The exploration of the now-digitized Leonardo Da Vinci notebooks continues to amaze the worldwide scientific community. A few weeks ago, engineers at the California Institute of Technology (Caltech) analyzed a series of drawings that clearly indicated that, two centuries before Newton, the Renaissance artist and polymath had devised experiments to investigate the nature of gravity. Today, a researcher at the Fusion Plasma Physics Department of the Hungarian Centre for Energy Research, Daniel Dunai, has dug up in yet another trove of Leonardo’s documents a sketch depicting what appears to be … a primitive tokamak.

The drawing, which experts date from the years 1505-1510, shows a cylindrical machine with coil-like vertical structures, surrounded by poles and wires. An oval shape, coloured a long-faded pink, opens in the middle of the contraption. Half a millennium after the drawing was made, one is tempted to see in this shape and colour the representation of a plasma.
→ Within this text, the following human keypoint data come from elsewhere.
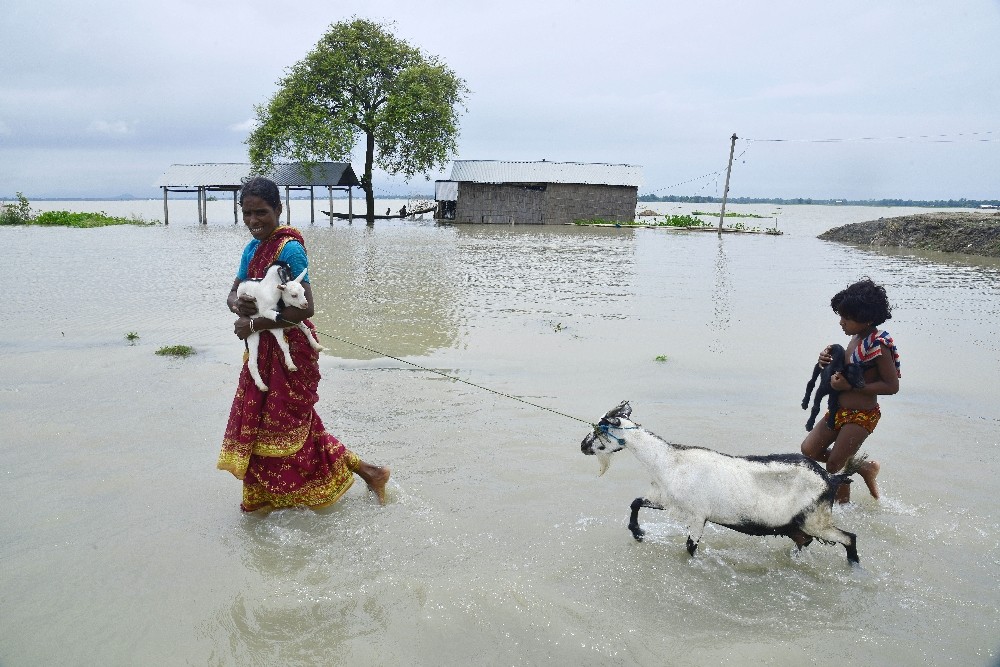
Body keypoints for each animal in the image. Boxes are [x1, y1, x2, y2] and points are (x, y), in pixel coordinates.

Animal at [235, 264, 322, 394]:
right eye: (294, 295)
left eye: (304, 292)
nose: (306, 304)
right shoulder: (276, 328)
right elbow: (284, 345)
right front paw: (291, 365)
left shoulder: (296, 320)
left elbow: (307, 330)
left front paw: (316, 346)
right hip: (252, 334)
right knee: (252, 363)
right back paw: (262, 385)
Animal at [580, 402, 860, 564]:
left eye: (599, 429)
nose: (582, 446)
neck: (668, 461)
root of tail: (830, 479)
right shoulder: (667, 500)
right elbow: (636, 502)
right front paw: (638, 533)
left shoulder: (697, 514)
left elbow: (690, 547)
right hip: (798, 523)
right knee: (805, 541)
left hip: (816, 519)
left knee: (849, 537)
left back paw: (854, 565)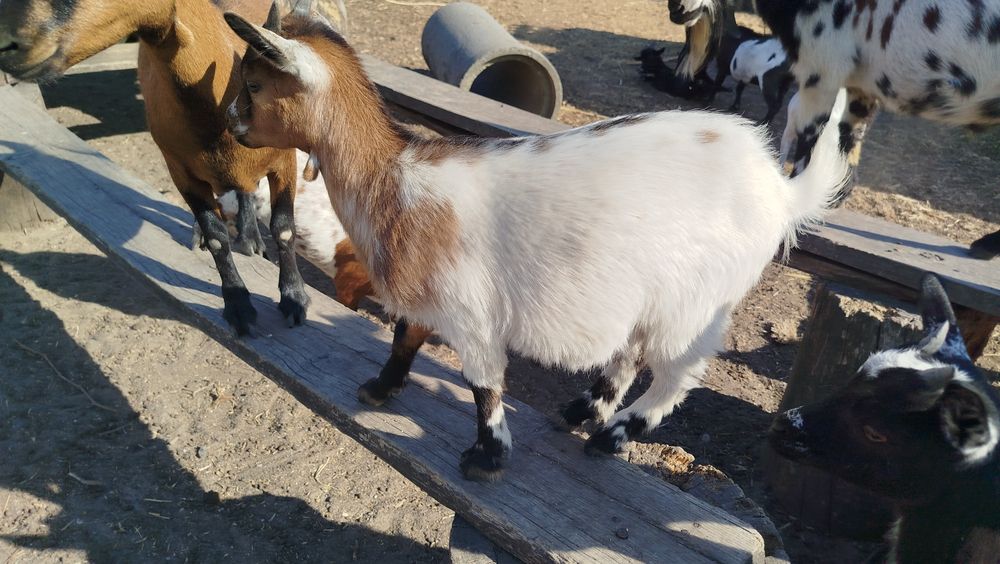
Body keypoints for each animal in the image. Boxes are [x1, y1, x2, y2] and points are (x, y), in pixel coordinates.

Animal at [222, 11, 851, 481]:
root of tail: (779, 188)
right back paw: (583, 409)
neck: (396, 181)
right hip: (648, 293)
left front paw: (487, 457)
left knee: (676, 377)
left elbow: (483, 385)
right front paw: (381, 388)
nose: (229, 123)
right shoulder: (431, 295)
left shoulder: (471, 313)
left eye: (254, 85)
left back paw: (613, 436)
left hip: (695, 305)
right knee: (629, 351)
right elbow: (406, 337)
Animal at [686, 0, 1000, 258]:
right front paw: (833, 195)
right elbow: (850, 137)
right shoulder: (860, 83)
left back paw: (983, 247)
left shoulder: (823, 66)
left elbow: (810, 140)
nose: (679, 10)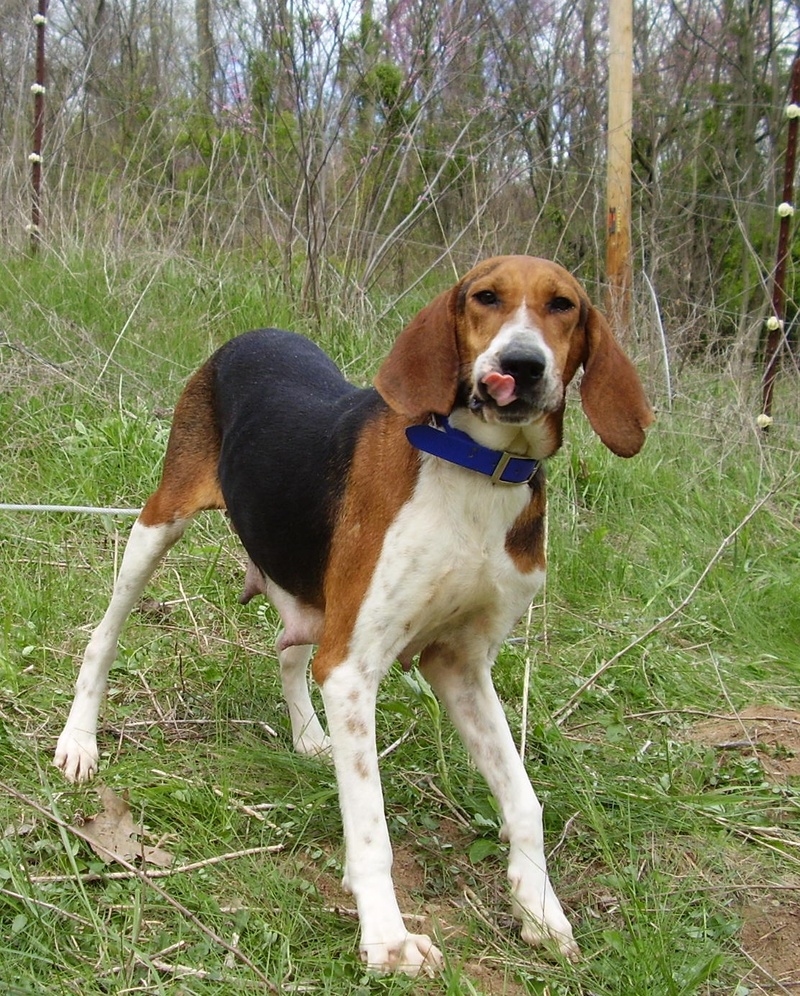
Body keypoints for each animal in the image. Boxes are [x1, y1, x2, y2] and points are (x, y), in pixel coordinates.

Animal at [56, 255, 656, 972]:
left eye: (563, 305)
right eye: (485, 297)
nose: (522, 363)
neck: (480, 471)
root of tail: (253, 334)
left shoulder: (459, 663)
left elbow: (523, 800)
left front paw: (540, 908)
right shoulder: (354, 667)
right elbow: (371, 828)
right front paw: (388, 938)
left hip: (312, 597)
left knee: (288, 653)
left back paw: (310, 737)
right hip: (159, 523)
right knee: (105, 635)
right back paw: (78, 743)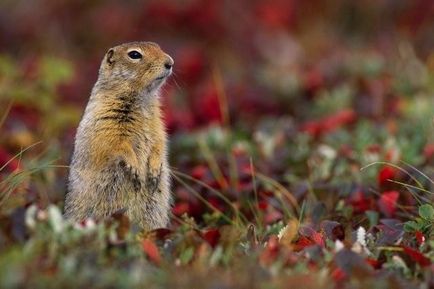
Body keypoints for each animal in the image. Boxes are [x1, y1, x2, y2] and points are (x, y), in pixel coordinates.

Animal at [64, 41, 173, 230]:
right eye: (134, 55)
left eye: (158, 46)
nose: (170, 62)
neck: (142, 99)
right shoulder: (107, 120)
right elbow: (116, 143)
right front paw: (135, 169)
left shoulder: (157, 125)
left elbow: (159, 142)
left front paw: (154, 169)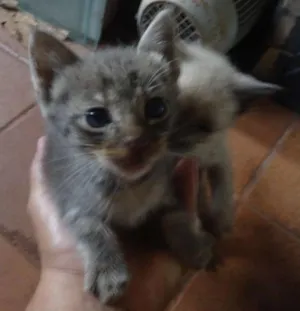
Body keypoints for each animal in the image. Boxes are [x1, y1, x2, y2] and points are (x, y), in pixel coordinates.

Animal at [28, 10, 214, 308]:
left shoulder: (166, 184)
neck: (129, 185)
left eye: (157, 108)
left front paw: (192, 244)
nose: (136, 142)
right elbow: (89, 225)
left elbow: (177, 215)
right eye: (96, 117)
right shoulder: (69, 197)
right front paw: (107, 270)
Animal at [168, 38, 280, 236]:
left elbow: (223, 189)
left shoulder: (218, 157)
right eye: (173, 109)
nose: (172, 138)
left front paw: (220, 224)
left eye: (203, 127)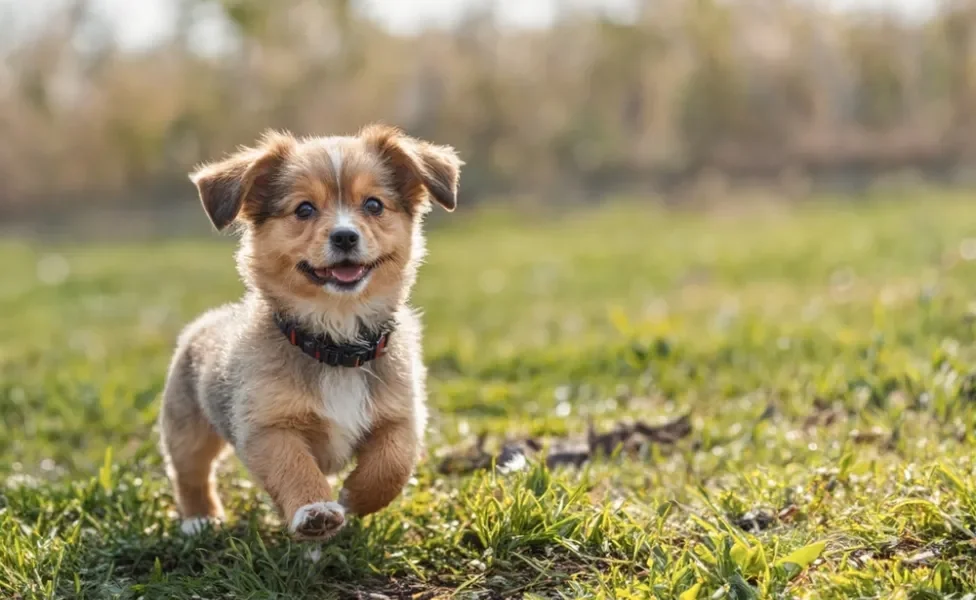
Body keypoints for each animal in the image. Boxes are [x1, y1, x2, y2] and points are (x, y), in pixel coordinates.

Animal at [158, 124, 464, 540]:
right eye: (304, 209)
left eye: (374, 205)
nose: (345, 236)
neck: (336, 344)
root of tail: (208, 320)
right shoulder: (268, 427)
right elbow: (294, 467)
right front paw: (314, 509)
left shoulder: (401, 416)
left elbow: (393, 464)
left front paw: (355, 496)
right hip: (186, 429)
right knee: (191, 473)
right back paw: (200, 519)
But the mere notion of plasma requires an understanding of the atom’s structure, of the principles of electricity and magnetism that were of course not available in Leonardo’s time. As for the notes around the drawing, they do not help: scribbled in Leonardo’s cryptic shorthand they have faded to mere traces. 

“What we have here is an impossible document,” says Dunai. “However, for someone familiar with fusion technology, it is clearly the drawing of a tokamak. But how can it be reconciled with what we know about the history of science and technology?”
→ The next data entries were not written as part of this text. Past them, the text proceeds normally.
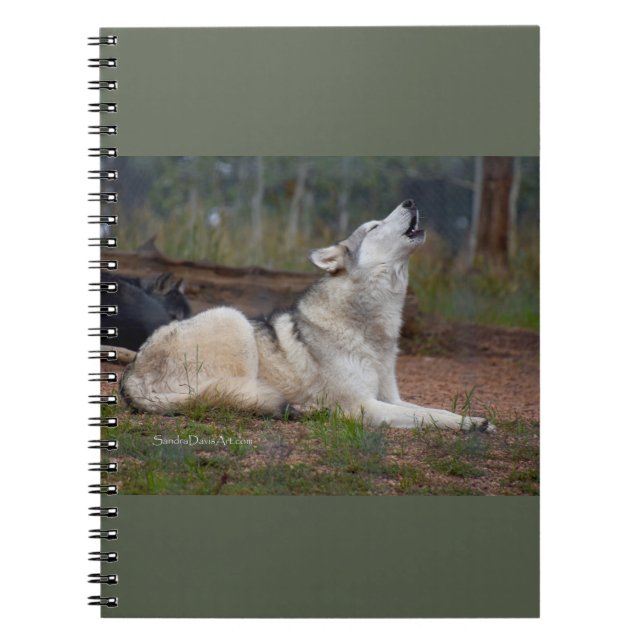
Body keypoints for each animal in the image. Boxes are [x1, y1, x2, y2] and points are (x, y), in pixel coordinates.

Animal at [121, 200, 494, 431]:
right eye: (374, 227)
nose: (410, 201)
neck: (370, 331)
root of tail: (131, 376)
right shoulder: (364, 406)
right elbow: (428, 419)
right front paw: (469, 426)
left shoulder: (391, 397)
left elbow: (435, 410)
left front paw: (476, 420)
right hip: (233, 319)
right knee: (236, 398)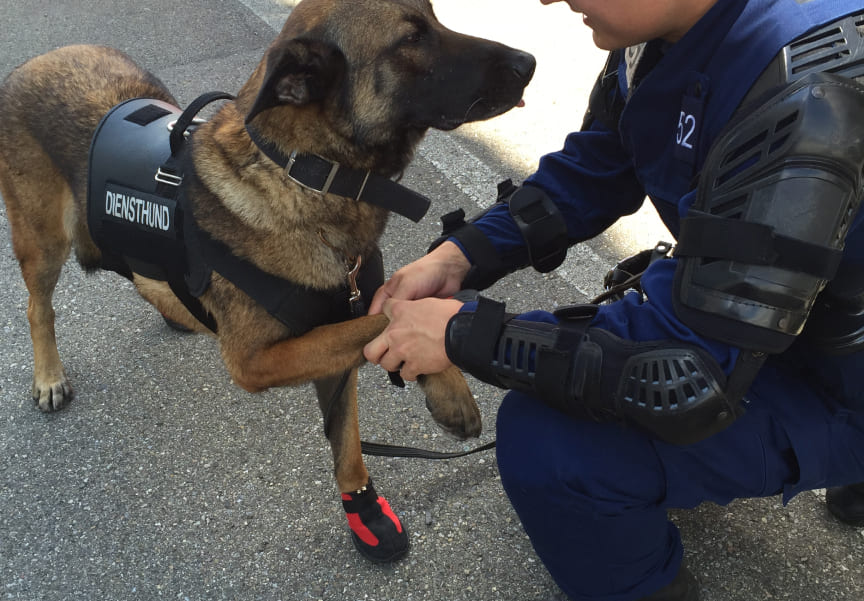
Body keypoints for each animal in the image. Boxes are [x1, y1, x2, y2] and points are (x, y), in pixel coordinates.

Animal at [0, 0, 532, 564]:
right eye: (410, 39)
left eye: (437, 19)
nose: (530, 63)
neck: (305, 175)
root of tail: (36, 61)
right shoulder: (256, 362)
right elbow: (387, 319)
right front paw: (450, 383)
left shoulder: (331, 343)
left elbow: (348, 440)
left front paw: (365, 507)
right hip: (42, 241)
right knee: (38, 306)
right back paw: (48, 377)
The wires surrounding the machine are particularly puzzling. Were they installed to feed power to the coil-like structures? “Leonardo was a keen observer of natural phenomena. Maybe he understood the power of lightning and managed to harness it to operate his strange machine—a bit like Doc in the movie Back to the Future.”
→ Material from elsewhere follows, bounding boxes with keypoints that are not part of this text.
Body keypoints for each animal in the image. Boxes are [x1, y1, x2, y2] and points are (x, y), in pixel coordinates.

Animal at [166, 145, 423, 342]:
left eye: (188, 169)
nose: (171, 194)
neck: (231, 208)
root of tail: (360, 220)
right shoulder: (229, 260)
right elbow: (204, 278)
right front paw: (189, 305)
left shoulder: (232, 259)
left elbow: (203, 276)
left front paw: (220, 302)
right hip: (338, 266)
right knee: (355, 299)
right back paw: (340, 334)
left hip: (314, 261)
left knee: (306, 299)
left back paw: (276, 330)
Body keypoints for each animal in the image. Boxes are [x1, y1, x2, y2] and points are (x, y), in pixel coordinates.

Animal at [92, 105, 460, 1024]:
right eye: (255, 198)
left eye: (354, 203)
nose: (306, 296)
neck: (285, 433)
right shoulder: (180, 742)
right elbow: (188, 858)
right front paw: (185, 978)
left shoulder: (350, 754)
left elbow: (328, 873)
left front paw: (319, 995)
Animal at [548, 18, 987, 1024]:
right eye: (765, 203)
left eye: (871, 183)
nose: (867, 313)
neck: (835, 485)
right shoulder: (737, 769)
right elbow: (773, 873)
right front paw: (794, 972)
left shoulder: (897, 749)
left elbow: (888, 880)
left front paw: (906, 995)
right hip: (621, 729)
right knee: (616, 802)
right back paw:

The questions that Leonardo’s “Tokamak drawing” raises are mind-boggling. Dunai hopes that, by digging deeper into the notebooks and submitting sketches, doodles and shorthand notes to artificial intelligence analysis, a clue will eventually emerge.

It is not the first time that a discovery challenges the established timeline of scientific discoveries. Think of the Antikythera mechanism, a 2,000-year-old clockwork from Ancient Greece salvaged from a shipwreck in 1901: it is now established that the device operated as a primitive computer. Dunai’s discovery is of even greater significance. Made public today, it is already sending shockwaves throughout the worldwide fusion community.